Actors are created to monitor the reasons of key movement:
(1) `MountainChopper` and `ValleyFiller` actors periodically measure a random server team’s utilization and rebalance the server’s keys among other servers;
(2) `shardMerger` and `shardSplitter` actors take a shard as input and respectively evaluates if the input shard can be merged with its neighboring shards without creating a too big shard and if the shard should be split. Once new shards are created, the actors create the shard’s tracker and send `RelocateShard` requests to DD’s queue;
(3) `serverTeamRemover` and `machineTeamRemover` actors periodically evaluate if the number of server teams and machine teams is larger than the desired number. If so, they respectively pick a server team or a machine team to remove based on predefined criteria;
(4) `teamTracker` actor monitors a team’s healthiness. When a server in the team becomes unhealthy, it issues the `RelocateShard` request to repair the replication factor. The less servers a team has, the higher priority the `RelocateShard` request will be.

### How to move keys?

A key range is a shard. A shard is the minimum unit of moving data. The storage server’s ownership of a shard -- which SS owns which shard -- is stored in the system keyspace *serverKeys* (`\xff/serverKeys/`) and *keyServers* (`\xff/keyServers/`). To simplify the explanation, we refer to the storage server’s ownership of a shard as a shard’s ownership.

A shard’s ownership is used in transaction systems (commit proxy and tLogs) to route mutations to tLogs and storage servers. When a commit proxy receives a mutation, it uses the shard’s ownership to decide which *k* tLogs receive the mutation, assuming *k* is the replias factor. When a storage server pulls mutations from tLogs, it uses the shard’s ownership to decide which shards the SS is responsible for and which tLog the SS should pull the data from.

A shard’s ownership must be consistent across transaction systems and SSes, so that mutations can be correctly routed to SSes. Moving keys from a SS to another requires changing the shard’s ownership under ACID property. The ACID property is achieved by using FDB transactions to change the *serverKeys *(`\xff/serverKeys/`) and *keyServers* (`\xff/keyServers/`). The mutation on the *serverKeys *and* keyServers *will be categorized as private mutations in transaction system. Compared to normal mutation, the private mutations will change the transaction state store (txnStateStore) that maintains the *serverKeys* and *keyServers* for transaction systems (commit proxy and tLog) when it arrives on each transaction component (e.g., tLog). Because mutations are processed in total order with the ACID guarantees, the change to the txnStateStore will be executed in total order on each node and the change on the shard’s ownership will also be consistent.

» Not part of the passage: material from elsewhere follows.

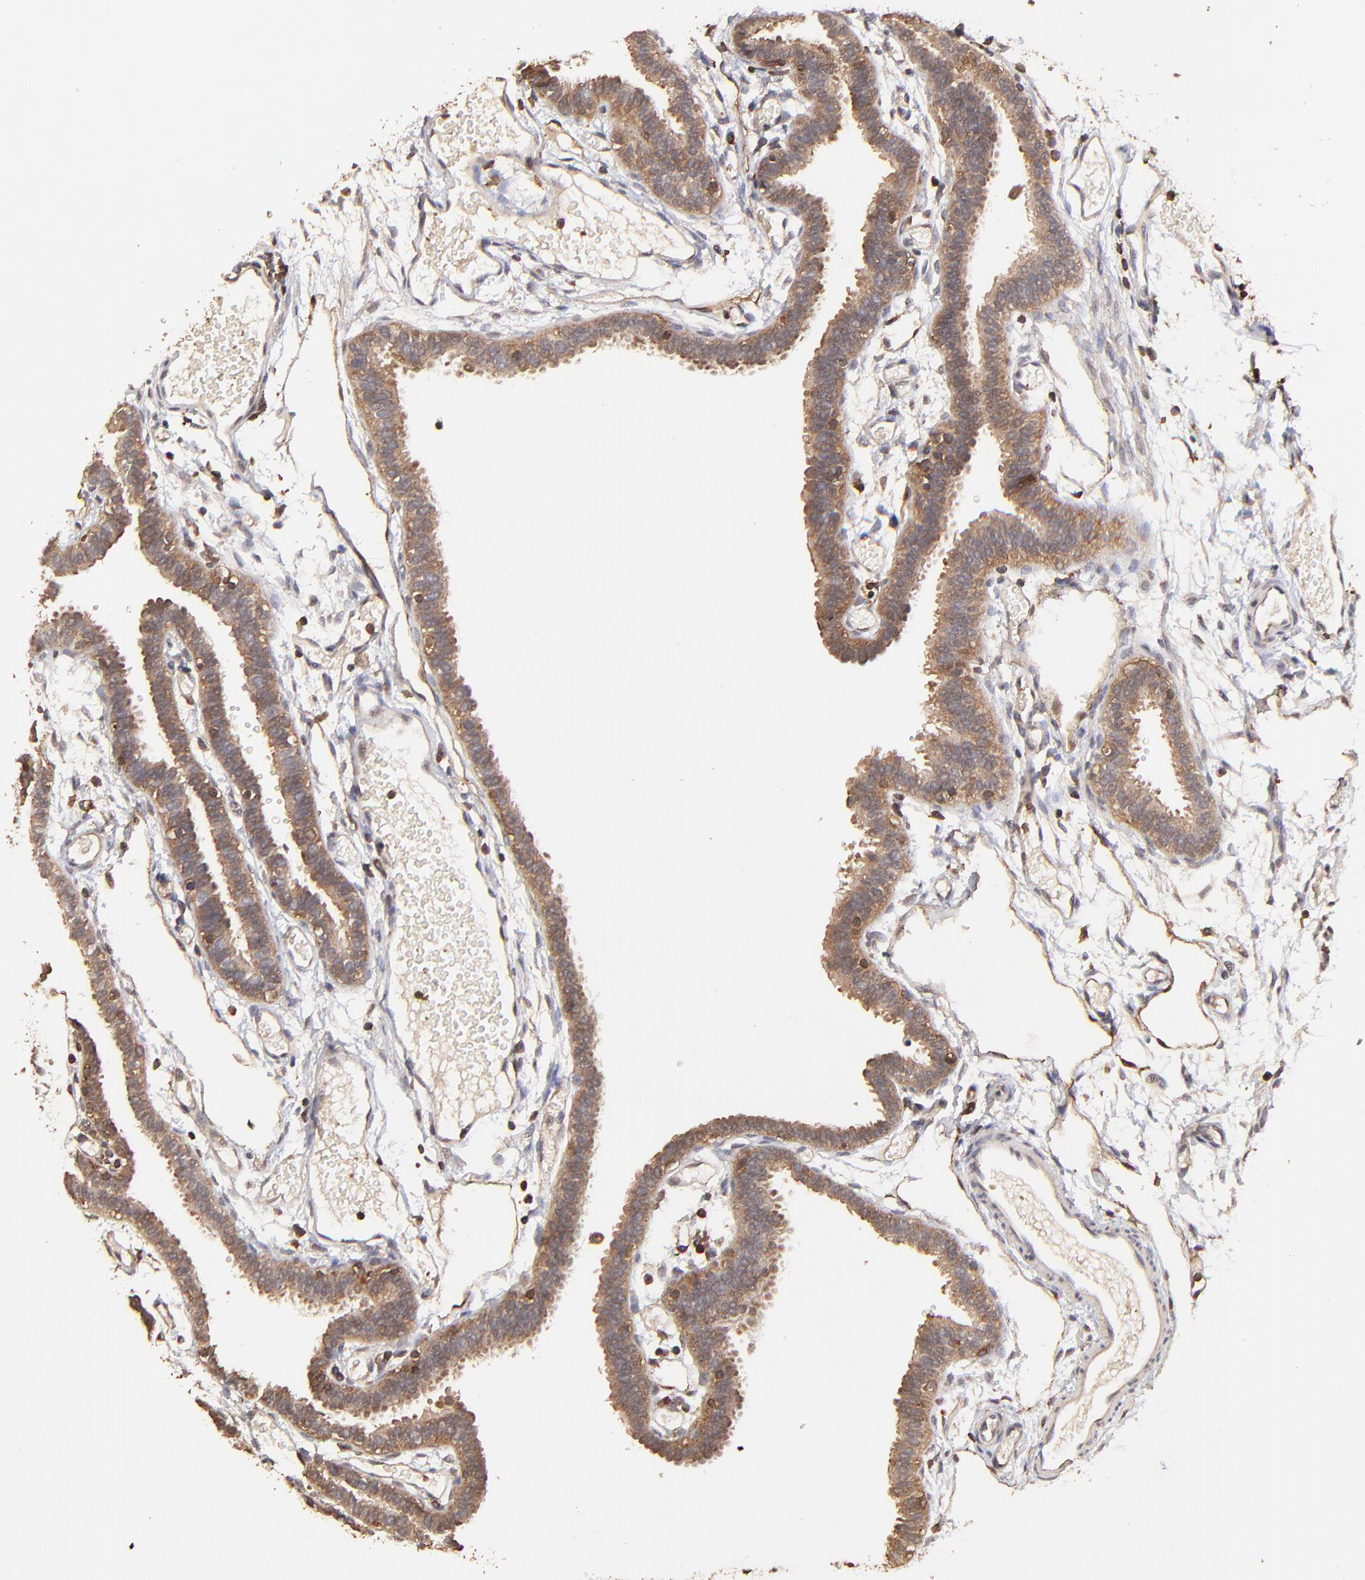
{"staining": {"intensity": "moderate", "quantity": ">75%", "location": "cytoplasmic/membranous"}, "tissue": "fallopian tube", "cell_type": "Glandular cells", "image_type": "normal", "snomed": [{"axis": "morphology", "description": "Normal tissue, NOS"}, {"axis": "topography", "description": "Fallopian tube"}], "caption": "Protein analysis of normal fallopian tube reveals moderate cytoplasmic/membranous expression in approximately >75% of glandular cells. Nuclei are stained in blue.", "gene": "STON2", "patient": {"sex": "female", "age": 29}}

The data movement from one server (called source server) to another (called destination server) has four steps:
(1) DD adds the destination server as the shard’s new owner;
(2) The destination server will issue transactions to read the shard range and write the key-value pairs back. The key-value will be routed to the destination server and saved in the server’s storage engine;
(3) DD removes the source server from the shard’s ownership by modifying the system keyspace;
(4) DD removes the shard’s information owned by the source server from the server’s team information (i.e., *shardsAffectedByTeamFailure*).